(Data entries)
• • • • • • •

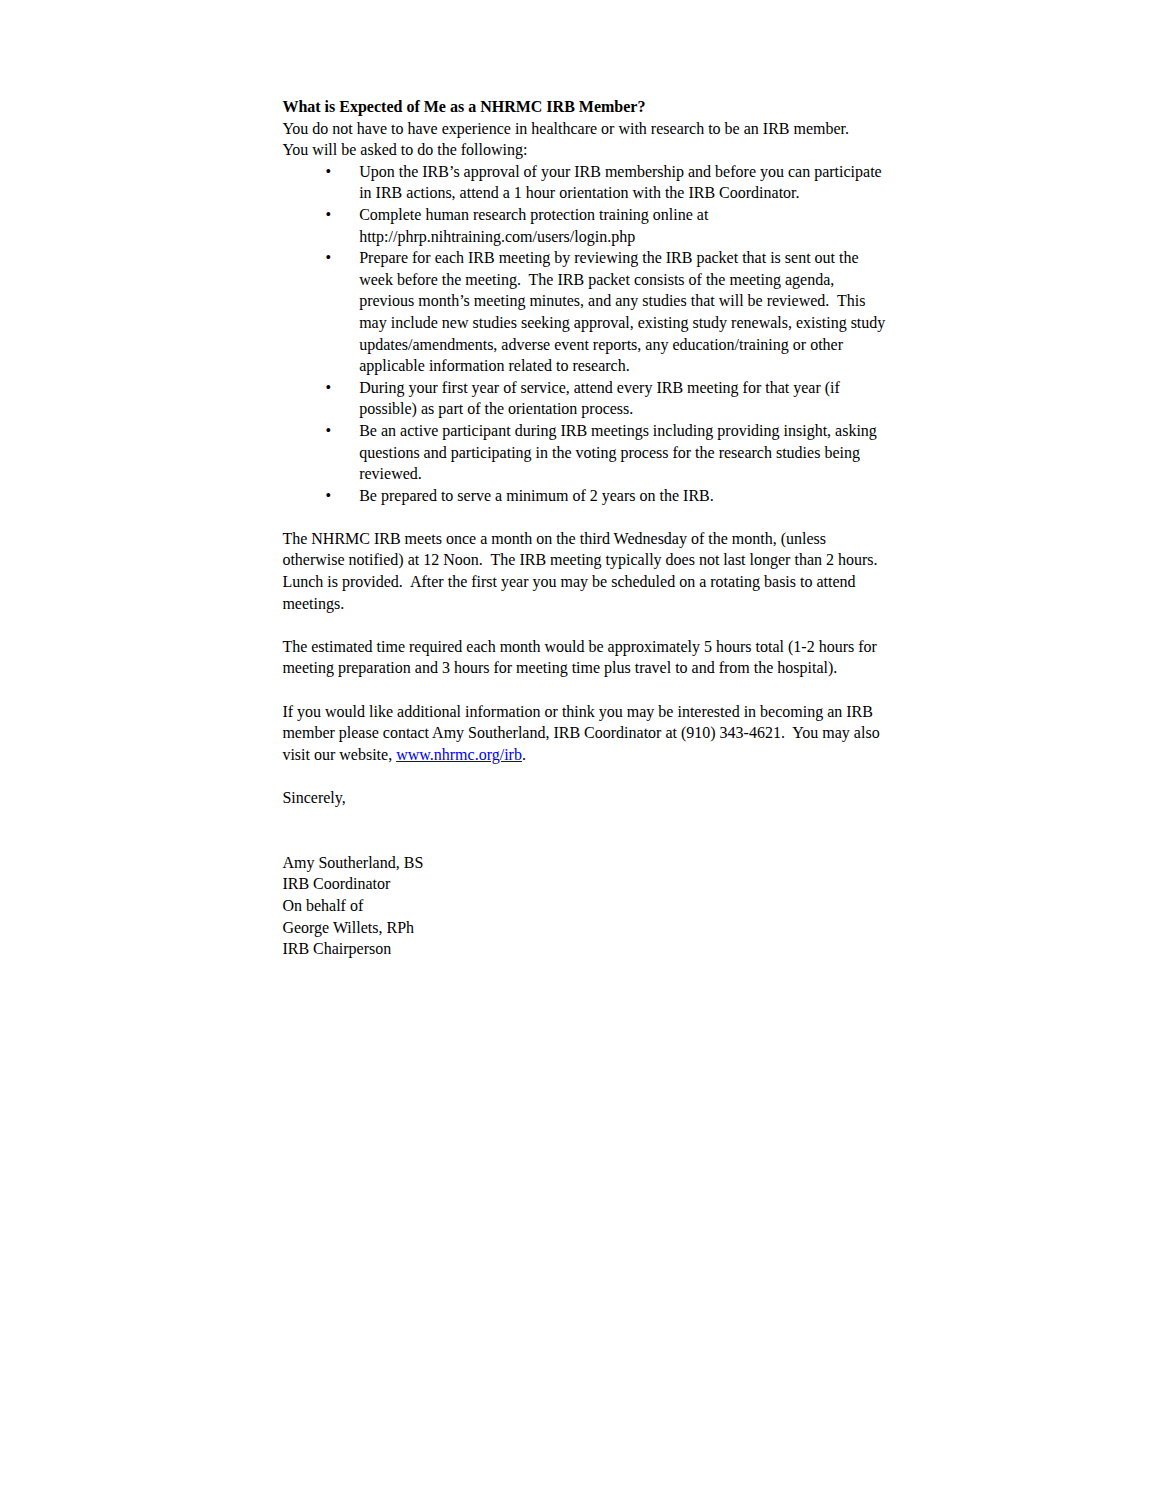What is Expected of Me as a NHRMC IRB Member?
You do not have to have experience in healthcare or with research to be an IRB member.
You will be asked to do the following:
Upon the IRB’s approval of your IRB membership and before you can participate in IRB actions, attend a 1 hour orientation with the IRB Coordinator.
Complete human research protection training online at http://phrp.nihtraining.com/users/login.php
Prepare for each IRB meeting by reviewing the IRB packet that is sent out the week before the meeting. The IRB packet consists of the meeting agenda, previous month’s meeting minutes, and any studies that will be reviewed. This may include new studies seeking approval, existing study renewals, existing study updates/amendments, adverse event reports, any education/training or other applicable information related to research.
During your first year of service, attend every IRB meeting for that year (if possible) as part of the orientation process.
Be an active participant during IRB meetings including providing insight, asking questions and participating in the voting process for the research studies being reviewed.
Be prepared to serve a minimum of 2 years on the IRB.
The NHRMC IRB meets once a month on the third Wednesday of the month, (unless otherwise notified) at 12 Noon. The IRB meeting typically does not last longer than 2 hours. Lunch is provided. After the first year you may be scheduled on a rotating basis to attend meetings.
The estimated time required each month would be approximately 5 hours total (1-2 hours for meeting preparation and 3 hours for meeting time plus travel to and from the hospital).
If you would like additional information or think you may be interested in becoming an IRB member please contact Amy Southerland, IRB Coordinator at (910) 343-4621. You may also visit our website, www.nhrmc.org/irb.
Sincerely,
Amy Southerland, BS
IRB Coordinator
On behalf of
George Willets, RPh
IRB Chairperson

• • • • • • •

How to complete this task>
Excluding the pictures, restate the records above word for word.

Output for this task>
What is Expected of Me as a NHRMC IRB Member?
You do not have to have experience in healthcare or with research to be an IRB member.
You will be asked to do the following:
Upon the IRB’s approval of your IRB membership and before you can participate in IRB actions, attend a 1 hour orientation with the IRB Coordinator.
Complete human research protection training online at http://phrp.nihtraining.com/users/login.php
Prepare for each IRB meeting by reviewing the IRB packet that is sent out the week before the meeting. The IRB packet consists of the meeting agenda, previous month’s meeting minutes, and any studies that will be reviewed. This may include new studies seeking approval, existing study renewals, existing study updates/amendments, adverse event reports, any education/training or other applicable information related to research.
During your first year of service, attend every IRB meeting for that year (if possible) as part of the orientation process.
Be an active participant during IRB meetings including providing insight, asking questions and participating in the voting process for the research studies being reviewed.
Be prepared to serve a minimum of 2 years on the IRB.
The NHRMC IRB meets once a month on the third Wednesday of the month, (unless otherwise notified) at 12 Noon. The IRB meeting typically does not last longer than 2 hours. Lunch is provided. After the first year you may be scheduled on a rotating basis to attend meetings.
The estimated time required each month would be approximately 5 hours total (1-2 hours for meeting preparation and 3 hours for meeting time plus travel to and from the hospital).
If you would like additional information or think you may be interested in becoming an IRB member please contact Amy Southerland, IRB Coordinator at (910) 343-4621. You may also visit our website, www.nhrmc.org/irb.
Sincerely,
Amy Southerland, BS
IRB Coordinator
On behalf of
George Willets, RPh
IRB Chairperson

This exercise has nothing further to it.